Real Capital has been circling Chicago’s distressed office market armed with a reported $3.5 billion war chest for bargain-hunting. It previously zeroed in on the 40-story tower at 190 South LaSalle Street before backing out and pivoting to the Mag Mile deal.

“At the end of the day, it just didn’t fit our strategy,” Abeln said of 190 South LaSalle, while also mentioning the difficulty of getting financing for Chicago office deals. Real Capital is also preparing to buy a suburban Chicago office building, though Abeln declined to specify which one at this point. The firm is open to more acquisitions in Chicagoland, though, he said.

The deal at 401 North Michigan becomes the latest data point in a grim sequence for Michigan Avenue offices, where valuations are in freefall and institutional owners are throwing in the towel.

Down the street, a Blackstone debt vehicle seized the 517,000-square-foot building at 444 North Michigan in April, after Golub & Co. and partner CIM Group defaulted on a $95 million loan.
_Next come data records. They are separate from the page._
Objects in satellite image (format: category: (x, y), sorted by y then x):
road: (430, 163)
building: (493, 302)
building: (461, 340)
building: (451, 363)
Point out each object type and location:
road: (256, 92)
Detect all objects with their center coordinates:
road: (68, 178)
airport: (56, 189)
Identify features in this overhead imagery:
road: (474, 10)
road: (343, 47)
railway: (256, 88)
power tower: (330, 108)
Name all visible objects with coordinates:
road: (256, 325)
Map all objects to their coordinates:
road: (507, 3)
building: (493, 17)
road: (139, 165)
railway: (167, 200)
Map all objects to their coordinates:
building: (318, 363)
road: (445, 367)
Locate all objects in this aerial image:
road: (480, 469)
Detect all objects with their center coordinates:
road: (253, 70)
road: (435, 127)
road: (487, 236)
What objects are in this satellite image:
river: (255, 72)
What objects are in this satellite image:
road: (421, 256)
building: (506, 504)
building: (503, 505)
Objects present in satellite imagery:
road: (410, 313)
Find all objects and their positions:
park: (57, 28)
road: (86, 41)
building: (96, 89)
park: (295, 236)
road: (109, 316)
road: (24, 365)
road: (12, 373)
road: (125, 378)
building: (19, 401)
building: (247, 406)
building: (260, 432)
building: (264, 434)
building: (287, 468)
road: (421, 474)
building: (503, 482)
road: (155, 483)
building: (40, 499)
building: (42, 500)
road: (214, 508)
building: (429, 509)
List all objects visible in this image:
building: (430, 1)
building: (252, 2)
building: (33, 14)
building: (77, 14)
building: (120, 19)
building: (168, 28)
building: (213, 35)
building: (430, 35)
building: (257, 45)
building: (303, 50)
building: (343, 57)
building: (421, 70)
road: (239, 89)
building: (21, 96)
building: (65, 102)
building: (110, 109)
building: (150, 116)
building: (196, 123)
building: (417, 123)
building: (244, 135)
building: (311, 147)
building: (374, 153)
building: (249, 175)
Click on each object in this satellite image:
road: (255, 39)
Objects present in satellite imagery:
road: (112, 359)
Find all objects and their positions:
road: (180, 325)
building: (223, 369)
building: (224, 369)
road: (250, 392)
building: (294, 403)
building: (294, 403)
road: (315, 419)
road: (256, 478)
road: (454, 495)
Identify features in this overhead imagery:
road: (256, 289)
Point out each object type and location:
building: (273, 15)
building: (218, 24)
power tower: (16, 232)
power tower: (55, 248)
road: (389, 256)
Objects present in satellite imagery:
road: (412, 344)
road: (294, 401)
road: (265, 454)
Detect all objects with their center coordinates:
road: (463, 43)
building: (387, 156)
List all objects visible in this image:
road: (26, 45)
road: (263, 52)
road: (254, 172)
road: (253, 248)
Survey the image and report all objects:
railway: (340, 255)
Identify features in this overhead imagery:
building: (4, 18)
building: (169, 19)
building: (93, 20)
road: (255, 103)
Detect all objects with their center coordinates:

The pain radiates north, too: in December, a joint venture between Golub and Abu Dhabi-based BlueFive Capital saw their loan on 625 North Michigan Avenue sent to special servicing. They joined a similar fate as the former lender for the neighboring 500 North Michigan Avenue, which sold last year for just $5.1 million. That followed a previous owner’s $80 million loan default, giving the 500 North Michigan’s new landlord, Commonwealth Development Partners, a chance to turn it into housing.

With 401 North Michigan now trading at a fraction of its replacement cost, it sets a brutal comparable for those nearby landlords still clinging to 2019 valuations.

The deal caps a tumultuous period for the property. Walton Street had been hunting for an exit for months. Late last year, the Saudi Arabia-backed Olayan Group was in advanced talks to acquire the tower, but that deal fell apart, forcing Bluhm’s firm to re-list the asset in a market that still hadn’t fully recovered from the pandemic.

For Bluhm, the sale is another painful mark on his Chicago ledger. His other marquee asset, the 900 North Michigan Avenue skyscraper, recently required a $56 million equity injection from his other firm, JMB Realty, to secure a refinancing deal as valuations plummeted.

Despite the financial carnage, 401 North Michigan remains a trophy asset on paper. It is 87 percent leased to tenants including the American Dental Association and BDT & MSD Partners, well above the downtown Chicago average of more than 25 percent vacancy. Real Capital touted the $17 million in recent renovations and the “flight to quality” trends it hopes to capitalize on.

JLL’s Bruce Miller, Jaime Fink, and John Mason represented Walton Street in the transaction.

Walton Street’s co-founder Jeffrey Quicksilver and his wife Ashley also made real estate headlines late last year when they sold their lakefront Winnetka estate for $34.5 million, the largest resale of a single-family home in Illinois history. The couple downsized into a lakefront Kenilworth mansion they bought for $14.5 million, a record for that North Shore suburb.